Interpersonal Psychoanalysis: The Selected Papers of Clara M. Thompson (1964) is addressed primarily to a professional audience. The selections in the first two-thirds of the book deal with changing concepts in psychoanalysis, the contributions of Ferenczi, Sullivan, and Fromm, and various clinical problems in psychotherapy. The last portion of the work contains professional articles and an uncompleted manuscript on the psychology of women. This material has been edited a second time and presented for a more popular audience under the title On Women (1971).
In her exploration in these two books of what might be called "female distinctiveness," Thompson is interested in the extent to which the basic experiences that set women apart from men affect their essential makeup. She is sufficiently Freudian to acknowledge the impact of woman's biological distinctiveness on her role in life, but she differs with Freud over the degree of biologic determinism. Many of the characteristics which Freud saw as being innate in the female Thompson attributes to cultural factors, and she imputes the preponderance of distorted ideas about the female psychosexual life to the unavoidable bias of male theorists.

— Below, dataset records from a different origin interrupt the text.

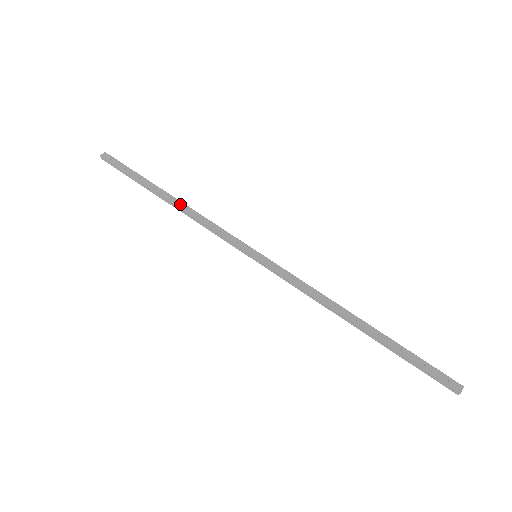
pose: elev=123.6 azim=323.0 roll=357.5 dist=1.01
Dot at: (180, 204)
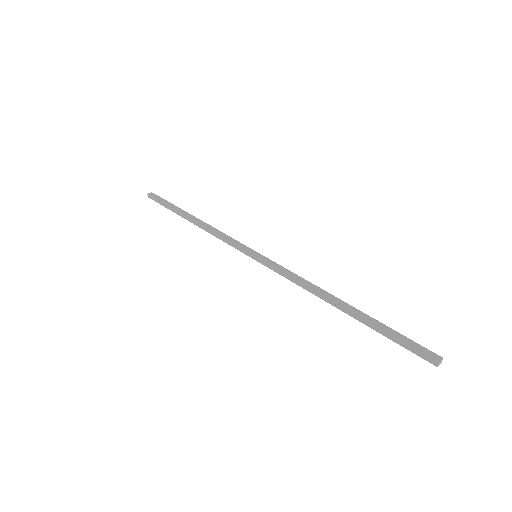
Dot at: (201, 222)
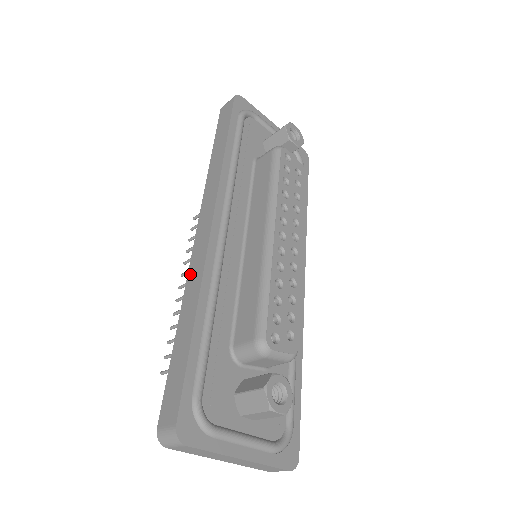
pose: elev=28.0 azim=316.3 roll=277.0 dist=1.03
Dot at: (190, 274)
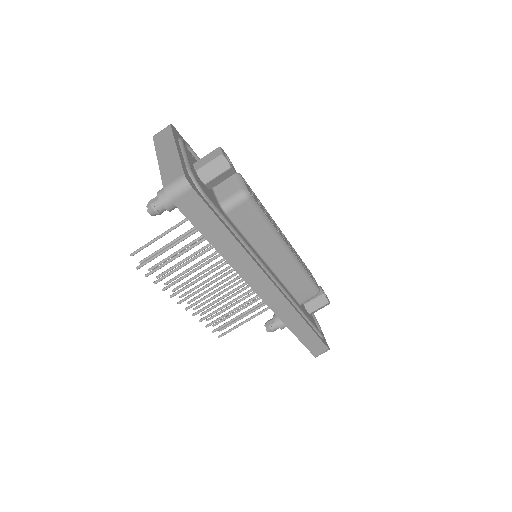
Dot at: occluded
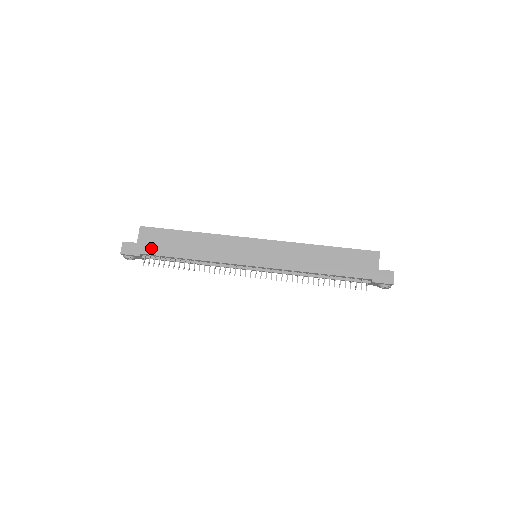
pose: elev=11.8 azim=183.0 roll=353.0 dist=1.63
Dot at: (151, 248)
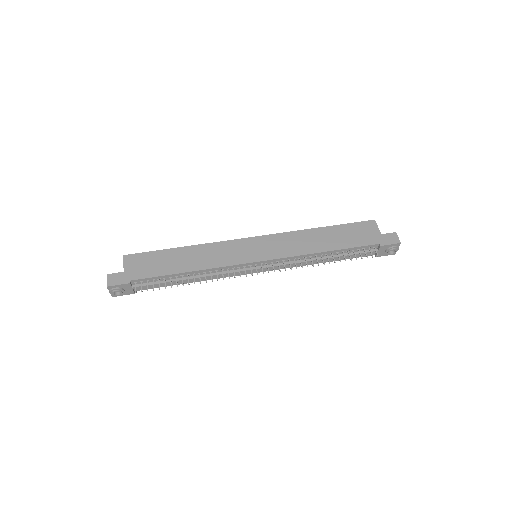
Dot at: (141, 272)
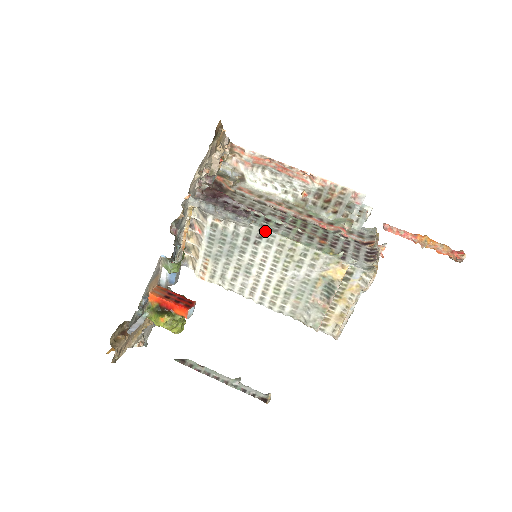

Thompson credits Freud with having developed the most comprehensive and detailed theories about women, but she opposes his view that a woman is essentially a castrated male. Thompson insists that a woman's psychology is "something in its own right and not merely a negation of maleness;" she was one of the very early psychoanalytic theorists to insist many of the "truths" about the innate nature of women have to be examined in light of the culture that has defined the woman, and she was one of the pioneers in asserting that the female experience has an inherent validity of its own.
In her contributions to the literature of psychoanalysis, Thompson was both evaluator and originator. She assessed the work of others in the field from the perspective of one capable of realizing continuity in divergence. In her own divergence from the classical psychoanalytic concepts, Thompson provided new ways of looking at human problems. Her theories concerning the impact of culture on the psychosexual development of women foreshad-owed many of the perspectives on women which only emerged in popular literature after her death in 1958.
Bibliography:
Green, M. R., Interpersonal Psychoanalysis: The Selected Papers of Clara M. Thompson, Part VI (1964).
Other references:
Chicago Sun (13 June 1950). NYTBR (28 Feb. 1965).